This project focuses on analyzing the FIFA 20 dataset to cluster players into meaningful groups using unsupervised learning techniques. The aim is to assist in optimizing team management and strategy by identifying players' strengths, roles, and performance styles.
Dataset Size: 18,278 rows and 104 columns
Source: FIFA 20 player statistics
Key Features: Player attributes such as pace, shooting, dribbling, defending, and physicality
Clustering players into meaningful groups allows for better decision-making in:
Identifying players who excel in specific roles or play styles
Optimizing recruitment and team management strategies
Tools: Sweetviz for univariate analysis, bivariate analysis
Dropped unnecessary columns like sofifaid, shortname, playerurl, longname, dob.
Top Countries:
England: 1667 players
Germany: 1216 players
Spain: 1035 players
Players generally improve until around age 30, after which performance declines.
Strikers (ST): Highest-paid offensive players with an average salary of 10,256.49.
Left Wingers (LW): 9,681.81
Right Wingers (RW): 6,208.79
Addressed 244,935 null values in 48 columns:
Dropped columns with 90%+ null values and irrelevant features (e.g., team jersey number, loaned from, nation position).
Imputed missing values:
Mean: contract valid until
Median: release clause error
Zero: Remaining columns
Converted categorical data into numerical data.
Applied StandardScaler for feature scaling.
Principal Component Analysis (PCA):
Reduced features to 22 components to retain 95% variance.

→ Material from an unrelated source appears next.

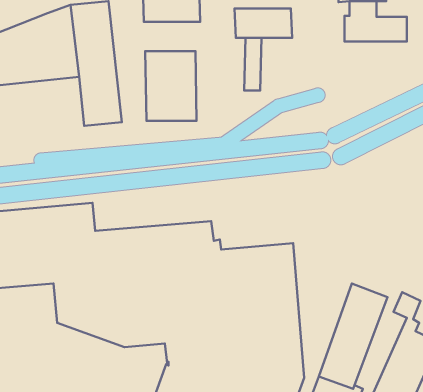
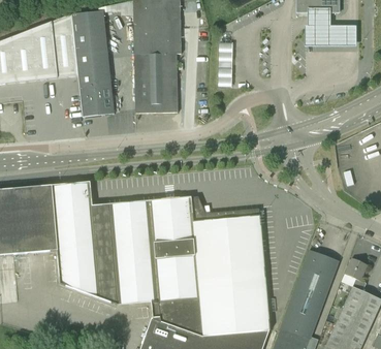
building: [235,8,292,38] -> [133,29,182,54]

Optimal Clusters: 2 (using Elbow Method)
Silhouette Score: 0.622
1. Clusters Identified:
Players were grouped into two distinct clusters based on attributes.

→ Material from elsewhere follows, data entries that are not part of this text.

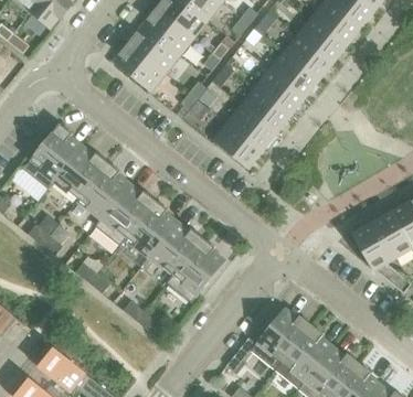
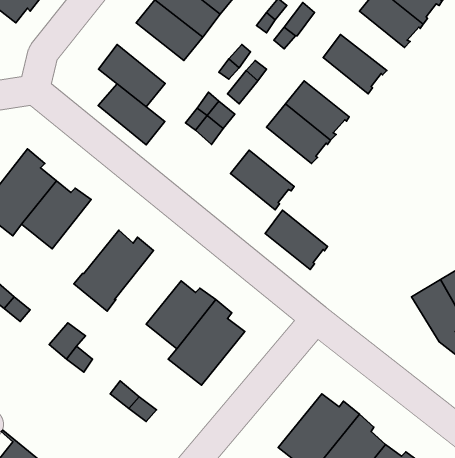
building: [297,18,346,63] -> none
building: [127,26,178,73] -> [98,84,165,145]
building: [269,53,318,98] -> none
building: [227,106,275,151] -> [265,210,328,270]
building: [77,161,128,217] -> none
building: [125,200,176,256] -> none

Each cluster represents different performance styles and roles.
2. Model Performance:
The silhouette score of 0.62 indicates moderate separation, demonstrating reasonable effectiveness of the clustering model.

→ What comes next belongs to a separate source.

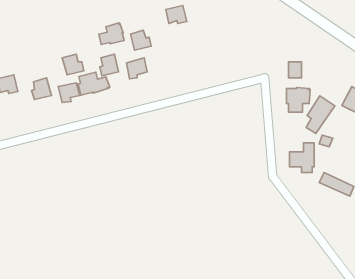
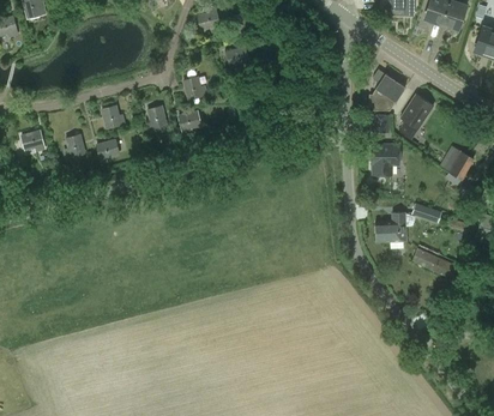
building: [99,23,124,44] -> none
building: none -> [368,70,405,110]
building: [78,72,110,95] -> none
building: [306,96,335,133] -> [399,94,434,139]

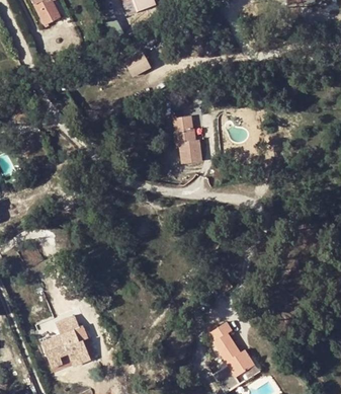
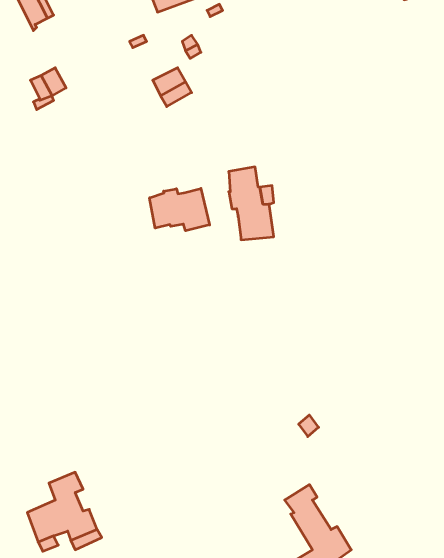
building: none -> [150,188,210,231]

This project demonstrated the use of unsupervised learning techniques to derive actionable insights from the FIFA 20 dataset. The clustering approach highlighted distinct player attributes, offering potential for data-driven decisions in player recruitment, strategy formulation, and performance analysis.
Explore different clustering techniques (e.g., DBSCAN, Hierarchical Clustering).
Use advanced dimensionality reduction techniques such as t-SNE or UMAP for better visualization.
Integrate player clustering insights with real-world applications like team performance simulations.